Claypole knew that she had sacrificed her own shoot for his sake. She had allowed herself only six cartridges, and had bagged a grouse every time. He owed her some sort of victory therefore, and swore to himself that if anything coming out of the undergrowth had wings, be it owl, seagull or parrot, it would die. With gritted teeth and a bloodlusty squint, he leaned forward and raised the butt of his gun to chest height as she had instructed, adopting a stance like a keen pointer.

‘Oh. Snipe!' said Coky. The snipe, a darting creature that had nothing of the fluttering grace of the grouse or its straight trajectory, came out of the heather just fifteen paces from them, and shot out at an angle, wheeling back towards them and up into the sky. Claypole raised his gun rapier-quick.

‘Get it,' said Coky with excited insistence. Claypole
hesitated. He knew he was nowhere near being able to hit the thing, and he wheeled the gun about in the sky wildly, trying to line the bird up with the bead on the end of his gun.

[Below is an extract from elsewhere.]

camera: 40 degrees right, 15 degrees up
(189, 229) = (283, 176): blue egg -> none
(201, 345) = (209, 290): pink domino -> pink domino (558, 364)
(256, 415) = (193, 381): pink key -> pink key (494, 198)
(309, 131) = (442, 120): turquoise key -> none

‘Go on, fire!' she said. But the bird broke its line and dived down again towards the horizon. Claypole pulled the end of the gun down to follow it. Just as he was preparing to fire, he took his focus off the bird. He saw other movement in his eyeline. Fifty yards away, staring in horror at Claypole, were Lachlan Black and Peregrine MacGilp. They both ducked instinctively as they saw Claypole's gun wheel in their direction, with the snipe between the end of his gun and them. Just beyond the bead of his gun, Claypole saw Lachlan barge Peregrine to the floor and cover the old man with his own body. It was not a feudal gesture, though – more of an instinctive reaction. In any case, it made Claypole hesitate, despite his avowed intention to murder the snipe.

‘Go on,' commanded Coky, looking only at Claypole. He closed his eyes, tensed himself for the recoil, and squeezed the trigger.

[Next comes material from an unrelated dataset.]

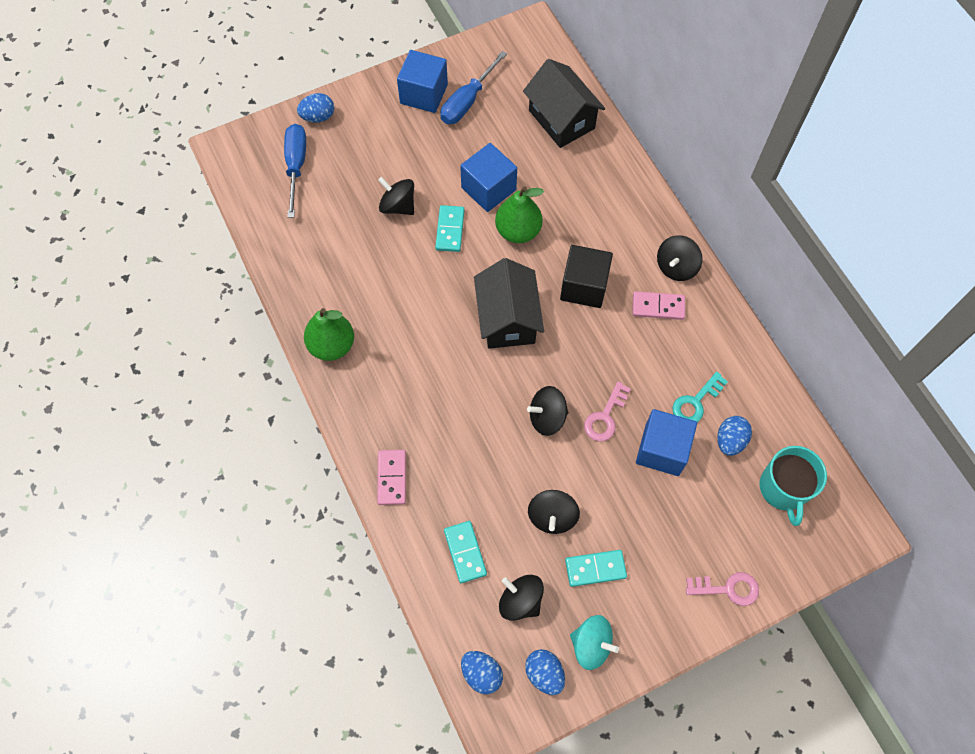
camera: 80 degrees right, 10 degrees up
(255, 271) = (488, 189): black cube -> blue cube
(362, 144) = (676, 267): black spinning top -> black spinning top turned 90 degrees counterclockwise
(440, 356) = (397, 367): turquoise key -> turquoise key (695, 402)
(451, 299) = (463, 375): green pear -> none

There was silence for a moment, a wisp of smoke, and then pandemonium.

When he heard the shot pass a not-unworrisome six feet or so over his and Peregrine's sprawled bodies, Lachlan quickly got to his feet and shouted at Coky. It was a sentence too fearful to contain swear words, and too angry to be cogent. Coky immediately raised her hands in abject apology. Claypole just stood there dumbly shocked. Peregrine struggled to his feet. Lachlan turned to him with a worried look. Claypole could not hear what was said, but Peregrine threw down his gun and pushed the younger man twice,
clearly giving him an earful. It was an argument conducted at contained volume, but vicious. Lachlan had to keep backing away and putting his hands up in placation. He did not raise his voice, but eventually turned and walked away, shedding various hampers and bags in his wake. Peregrine continued to mutter away to himself, even after he had picked up his gun and begun to head back down the hill for the long walk to the Land Rovers.

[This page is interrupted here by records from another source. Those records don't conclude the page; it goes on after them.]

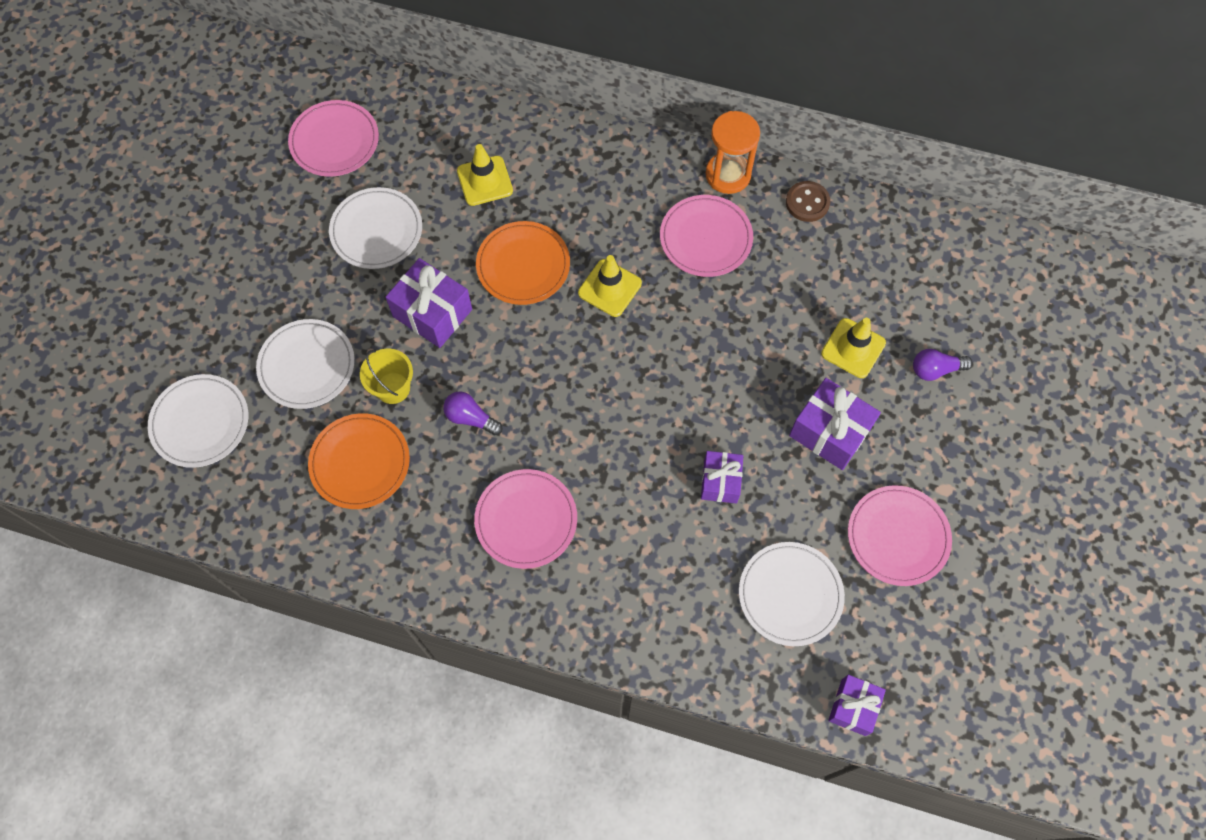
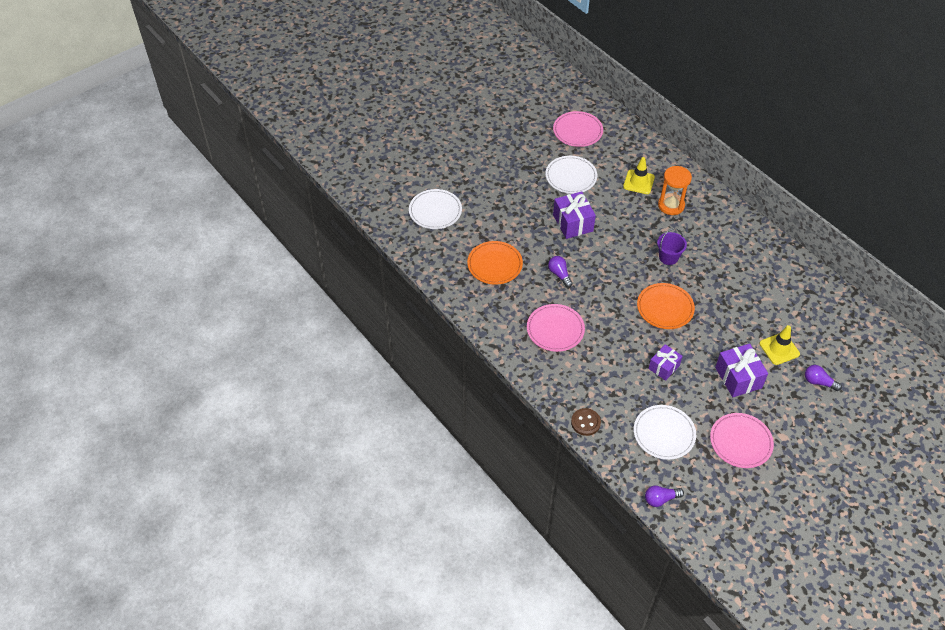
camera: 35 degrees right, 15 degrees down
(307, 366) = (498, 214): white plate -> none
(393, 388) = (531, 243): yellow bucket -> none
(523, 265) = (632, 226): orange plate -> orange plate (665, 308)
(609, 288) = (668, 257): yellow traffic cone -> purple bucket
(705, 238) = (735, 261): pink plate -> none
(728, 175) = (768, 240): orange hourglass -> orange hourglass (671, 205)
(807, 202) = (802, 273): brown button -> brown button (585, 422)
(853, 707) = (660, 499): purple gift -> purple light bulb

Claypole turned the incident over in his mind as the party sat on rugs and on tailgates, munching pâtés and cheeses and drinking warm whisky in the cool breeze. Claypole felt sheepish, and drank only water. But that wasn't what occupied his thoughts. Why had Peregrine reacted so badly? Yes, he had been pushed to the ground. But Lachlan's intentions had surely only been to protect his employer. Could Peregrine not see this? Coky was continually apologetic to her uncle, but the old man was inconsolable. He kept going on, not about Claypole's stupidity in letting off a shot that had endangered him, nor Coky's excitement getting the better of her caution, but about Lachlan's impertinence. If it had not been for the infectious delight of the Americans, kept unaware of how close death had been to visiting the party, there would have been ill-tempered silence instead of excited chatter about the evening's impending festivities.

Some distance away in a camper van, Lachlan and Milky were having a much darker conversation. They were debating the pros and cons of a crime for which it was possible to receive a life sentence.